Listening to Season One of NPR’s podcast Serial, which is the story of a real-life murder case, I came away about 80% sure that the defendant was guilty and 100% sure that I’d vote to convict him. This got me to pondering whether my standards for reasonable doubt (apparently less than 80% in this case) are in fact reasonable.
So I wrote down the simplest model I could think of — a model too simple to give useful numerical cutoffs, but still a starting point — and I learned something surprising. Namely (at least in this very simple model), the harsher the prospective punishment, the laxer you should be about reasonable doubt. Or to say this another way: When the penalty is a year in jail, you should vote to convict only when the evidence is very strong. When the penalty is 50 years, you should vote to convict even when it’s pretty weak.
(The standard here for what you “should” do is this: When you lower your standards, you increase the chance that Mr. or Ms. Average will be convicted of a crime, and lower the chance that the same Mr. or Ms. Average will become a crime victim. The right standard is the one that balances those risks in the way that Mr. or Ms. Average finds the least distasteful.)

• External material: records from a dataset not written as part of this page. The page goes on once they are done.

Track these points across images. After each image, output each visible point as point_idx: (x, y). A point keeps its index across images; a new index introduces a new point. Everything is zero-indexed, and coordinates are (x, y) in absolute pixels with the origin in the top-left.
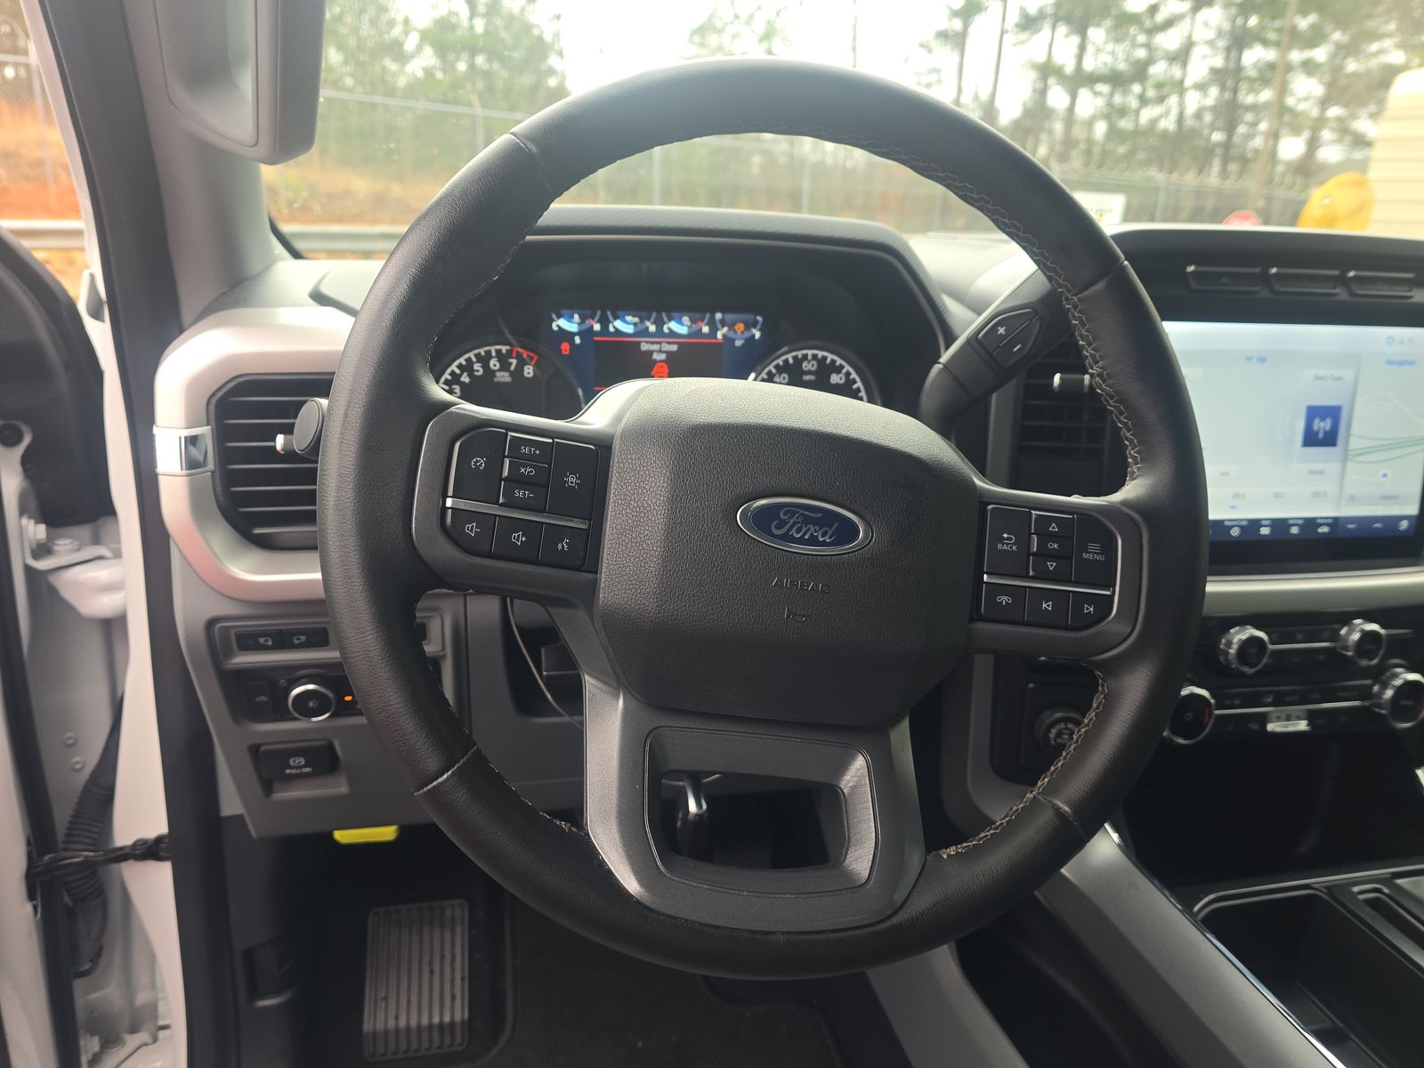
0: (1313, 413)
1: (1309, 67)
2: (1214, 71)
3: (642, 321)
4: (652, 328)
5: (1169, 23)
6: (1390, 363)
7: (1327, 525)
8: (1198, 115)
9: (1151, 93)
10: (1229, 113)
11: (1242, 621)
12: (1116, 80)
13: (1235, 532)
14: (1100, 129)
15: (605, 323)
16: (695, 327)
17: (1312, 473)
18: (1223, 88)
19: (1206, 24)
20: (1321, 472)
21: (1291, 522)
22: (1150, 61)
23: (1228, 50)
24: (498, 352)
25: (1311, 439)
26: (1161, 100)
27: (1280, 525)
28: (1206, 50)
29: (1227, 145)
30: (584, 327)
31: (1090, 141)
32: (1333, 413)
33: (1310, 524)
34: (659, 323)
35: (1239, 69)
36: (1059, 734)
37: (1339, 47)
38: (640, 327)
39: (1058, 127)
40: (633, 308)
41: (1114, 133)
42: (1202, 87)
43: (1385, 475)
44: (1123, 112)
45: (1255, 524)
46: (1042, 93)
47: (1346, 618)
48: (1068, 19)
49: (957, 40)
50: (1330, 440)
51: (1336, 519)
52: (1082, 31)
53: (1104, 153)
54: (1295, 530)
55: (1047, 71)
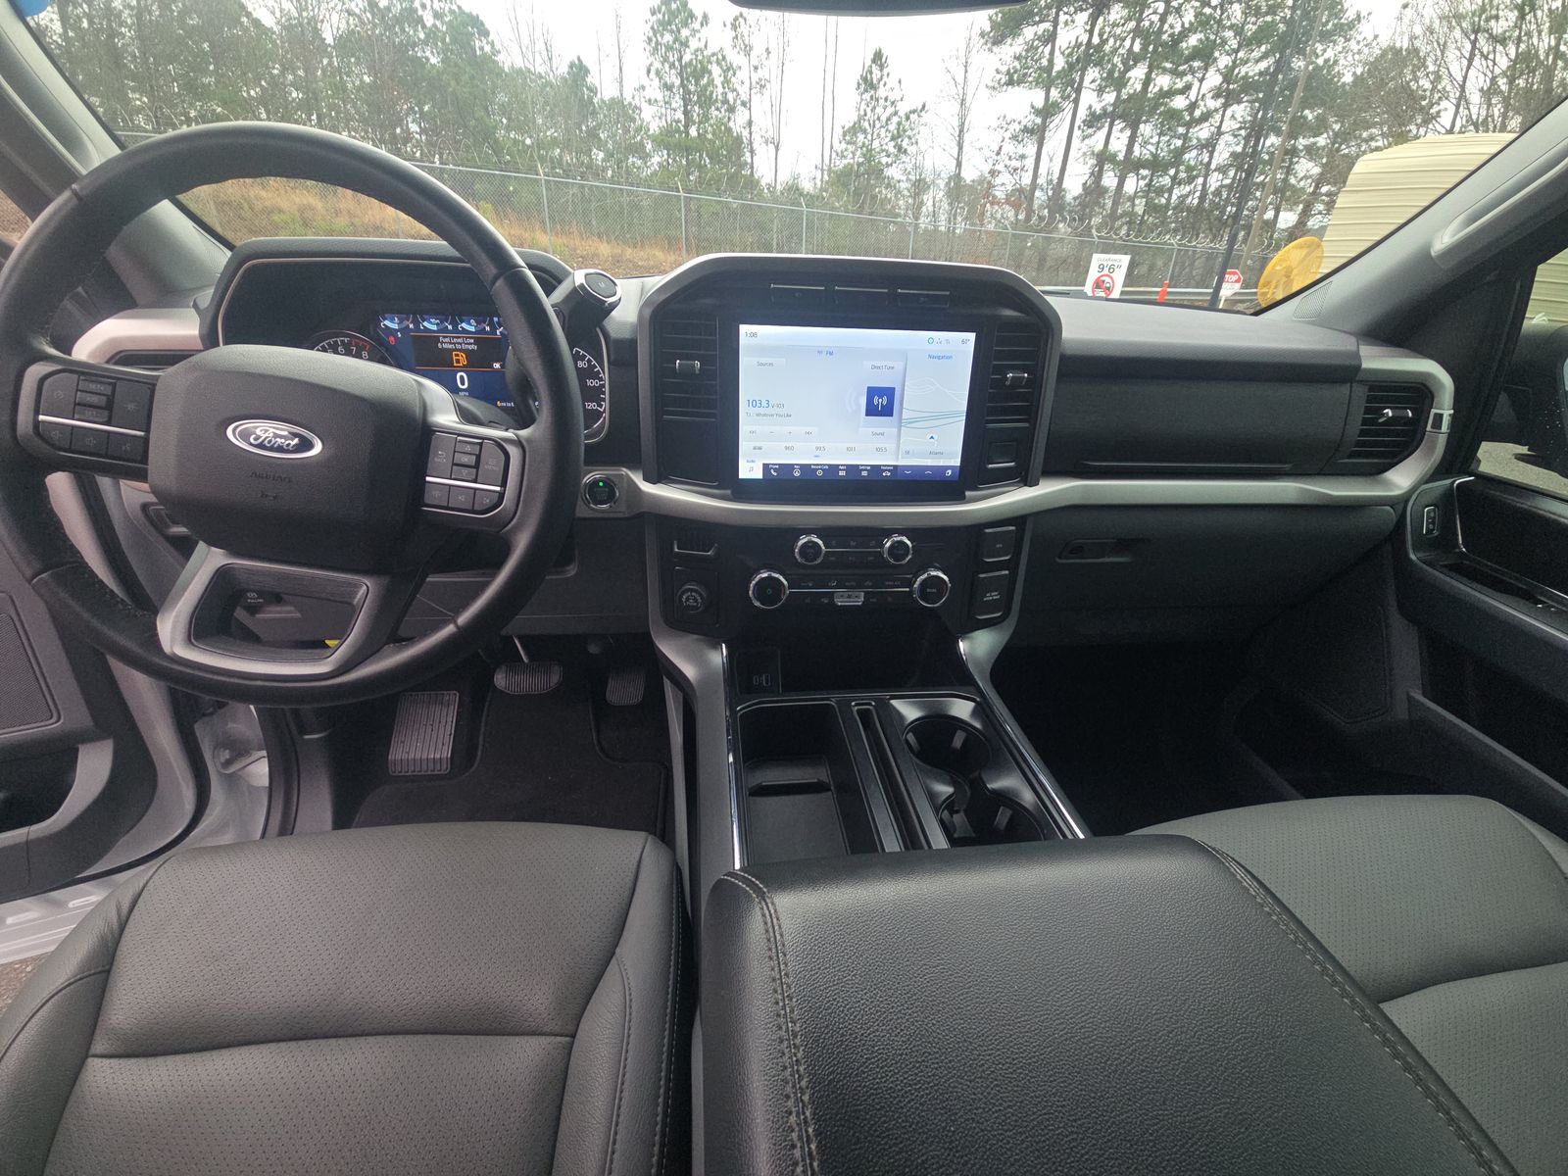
0: (872, 392)
1: (1312, 152)
2: (1234, 155)
3: (442, 322)
4: (450, 327)
5: (1206, 117)
6: (930, 356)
7: (889, 471)
8: (1218, 193)
9: (1183, 175)
10: (1243, 189)
11: (808, 532)
12: (1156, 165)
13: (820, 473)
14: (1140, 206)
15: (417, 323)
16: (480, 327)
17: (874, 434)
18: (1239, 168)
19: (1233, 117)
20: (883, 434)
21: (861, 468)
22: (1184, 149)
23: (1247, 139)
24: (342, 341)
25: (872, 411)
26: (1191, 180)
27: (853, 469)
28: (1230, 139)
29: (1236, 217)
30: (403, 326)
31: (1132, 214)
32: (889, 393)
33: (876, 469)
34: (455, 325)
35: (1255, 154)
36: (687, 599)
37: (1336, 135)
38: (442, 326)
39: (1109, 203)
40: (435, 313)
41: (1151, 208)
42: (1222, 170)
43: (932, 437)
44: (1160, 191)
45: (835, 468)
46: (1097, 175)
47: (889, 533)
48: (1123, 117)
49: (1038, 133)
50: (887, 411)
51: (895, 467)
52: (1134, 126)
53: (1142, 221)
54: (864, 473)
55: (1103, 158)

Here (I think) is what’s going on: A weak penalty has very little deterrent effect — so little that it’s not worth convicting an innocent person over. But a strong penalty can have such a large deterrent effect that it’s worth tolerating a lot of false convictions to get a few true ones.
In case I’ve made any mistakes (and it wouldn’t be the first time), you can check this for yourself. (Trigger warning: This might get slightly geeky.) I assumed each crime has a fixed cost C to the victim and a random benefit B to the perpetrator. For concreteness, we can take C=2 and take Log(B) to be a standard normal distribution, though the results are pretty robust to these particulars. (Or, much more simply and probably more sensibly, take B to be uniformly distributed from 0 to C — the qualitative results are unchanged by this.)
Now assume that the size of the punishment is P and the number of convictions necessary to get one true conviction is always N. More precisely: I’ve assumed that for every crime, there are N suspects, one of whom is guilty, and all of whom are equally damned by the evidence. The question then is: Should we, given the strength of that evidence, always convict or never convict?
If we never convict, then all possible crimes are committed, so the net cost of crime is the average value of C-B, as B ranges over all values greater than zero. If we always convict, then crimes are committed only when B>P, and we have to add the cost of punishment to the cost of the crime, so the net cost of crime is the average value of C-B+NP, as B ranges over all values greater than P. (This assumes that punishment is a pure social cost, so we’re talking about prison sentences, not fines.)
Comparing the two costs, it turns out that for fixed N, the “never convict” policy is better when P is small, and the “always convict” policy is better when P is big — though the threshhold value of P increases with increasing N.
In other words, the cutoffs look like this, so that in the blue-dot case — with quite weak evidence and a quite harsh punishment — the recommendation is to convict:
Whereas I might naively have expected something more like this:
I find this result surprising and wonder how it would hold up in a more fully fleshed-out model. The obvious place to start tinkering is with the assumption that all cases are identical. It’s pretty clear that in a world where the quality of the evidence against a murder defendant never rises above the 50% level, we’d want to convict at that level — the alternative, after all, is to effectively legalize murder. But if some cases are stronger than others, and if defendants don’t know in advance how strong the evidence against them will be, then we can achieve some deterrence with a much higher cutoff. This will surely, then, shift the red line in the graph to the right, but I don’t know whether it will affect the downward slope.